Be Gracious and Make Friends

Sibert, in this section, speaks about animal behavior and becoming a pack animal rather than prey by relating to harassers. In my opinion, this feels dangerously similar to Stockholm Syndrome. If you feel scared or threatened by the behavior of a colleague, in no way should you feel an obligation to befriend them. This, again, perpetuates dangerous behavior and an unsafe work environment. Inappropriate behavior in the work setting should not exist – hard stop. If you at any time feel that your safety is threatened, speak to someone you trust. This cannot be stressed enough. In medicine, we cannot be expected to provide safe and quality patient care if we ourselves do not feel safe.

Avoiding Misery

Sibert closes her article with some great points that fit surprisingly with her opening, although the middle feels disjointed. She again emphasizes safety, with tips such as getting security to walk in the parking lot with you at night, and always taking an elevator instead of stairwells. It’s surprising that she speaks about trusting your sixth sense here, when she has tried to suppress it so much in the rest of her suggestions. This sixth sense is important and relevant not only to personal safety but also in patient care. Learning to recognize this internal feeling of discomfort and listening to it can be integral in the field of medicine.

In summary, the things we are told as women in medicine have the ability to either stifle us or to empower us.
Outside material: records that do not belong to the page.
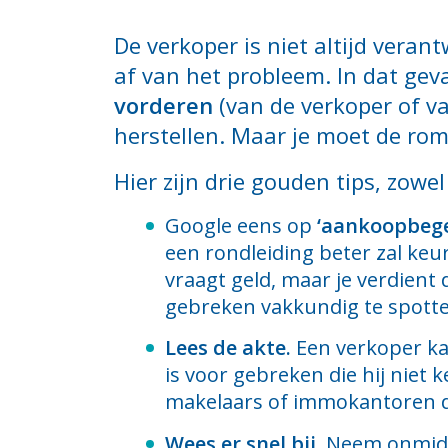
De verkoper is niet altijd vera
af van het probleem. In dat gev
vorderen
(van de verkoper of v
herstellen. Maar je moet de rom
Hier zijn drie gouden tips, zowel
Google eens op
‘aankoopbege
een rondleiding beter zal keu
vraagt geld, maar je verdient 
gebreken vakkundig te spott
Lees de akte.
Een verkoper ka
is voor gebreken die hij niet 
makelaars of immokantoren die
Wees er snel bij.
Neem onmiddel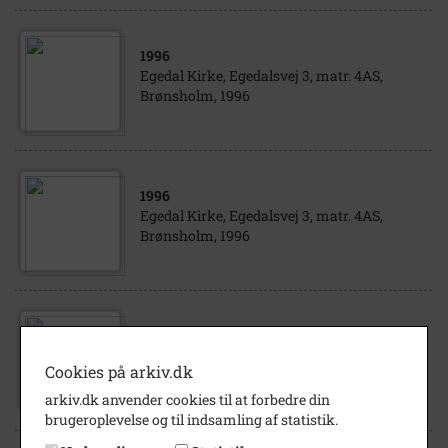
1996
Egedal Kirke, Egedalsvej 3, matr. 4AS,
Brønsholm, 1996
1996
Egedal Kirke, Egedalsvej 3, matr. 4AS,
Brønsholm, 1996
1996
Egedal Kirke, Egedalsvej 3, matr. 4AS,
Cookies på arkiv.dk
Brønsholm, 1996
arkiv.dk anvender cookies til at forbedre din
brugeroplevelse og til indsamling af statistik.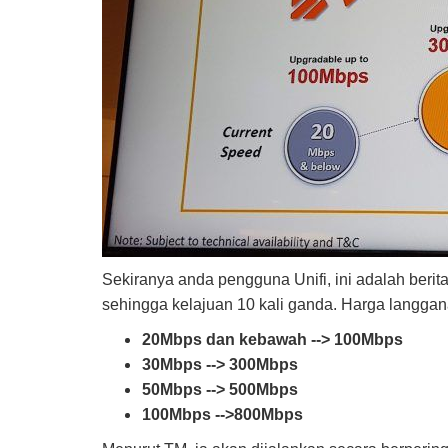
Sekiranya anda pengguna Unifi, ini adalah beri
sehingga kelajuan 10 kali ganda. Harga langga
20Mbps dan kebawah --> 100Mbps
30Mbps --> 300Mbps
50Mbps --> 500Mbps
100Mbps -->800Mbps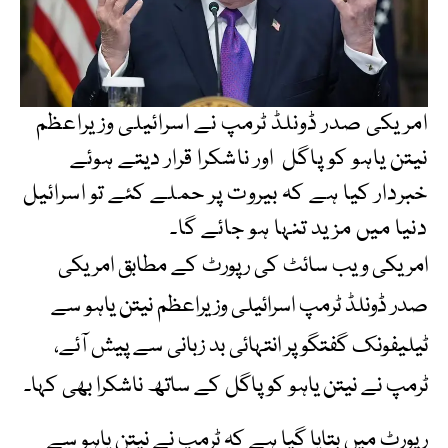
امریکی صدر ڈونلڈ ٹرمپ نے اسرائیلی وزیراعظم
نیتن یاہو کو پاگل اور ناشکرا قرار دیتے ہوئے
خبردار کیا ہے کہ بیروت پر حملے کئے تو اسرائیل
دنیا میں مزید تنہا ہو جائے گا۔
امریکی ویب سائٹ کی رپورٹ کے مطابق امریکی
صدر ڈونلڈ ٹرمپ اسرائیلی وزیراعظم نیتن یاہو سے
ٹیلیفونک گفتگو پر انتہائی بد زبانی سے پیش آئے،
ٹرمپ نے نیتن یاہو کو پاگل کے ساتھ ناشکرا بھی کہا۔
رپورٹ میں بتایا گیا ہے کہ ٹرمپ نے نیتن یاہو سے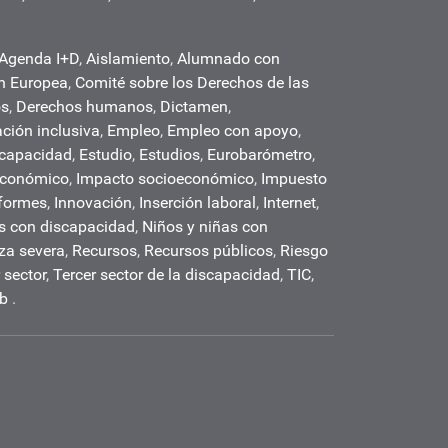
Agenda I+D
,
Aislamiento
,
Alumnado con
n Europea
,
Comité sobre los Derechos de las
os
,
Derechos humanos
,
Dictamen
,
ción inclusiva
,
Empleo
,
Empleo con apoyo
,
scapacidad
,
Estudio
,
Estudios
,
Eurobarómetro
,
económico
,
Impacto socioeconómico
,
Impuesto
formes
,
Innovación
,
Inserción laboral
,
Internet
,
s con discapacidad
,
Niños y niñas con
za severa
,
Recursos
,
Recursos públicos
,
Riesgo
 sector
,
Tercer sector de la discapacidad
,
TIC
,
b
.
Our words have power and the way in which we use them is both compelling and frightening. As women, we need to encourage one another to blossom in our individuality while building confidence in a work environment that has the potential to be overwhelming and intimidating at times. Men, as our colleagues, are great advocates as well. The more we all work together to educate and advocate, the more our colleagues will follow suit. It’s not about avoiding #metoo, but recognizing that in the end, if we all offer our support, we can implement change.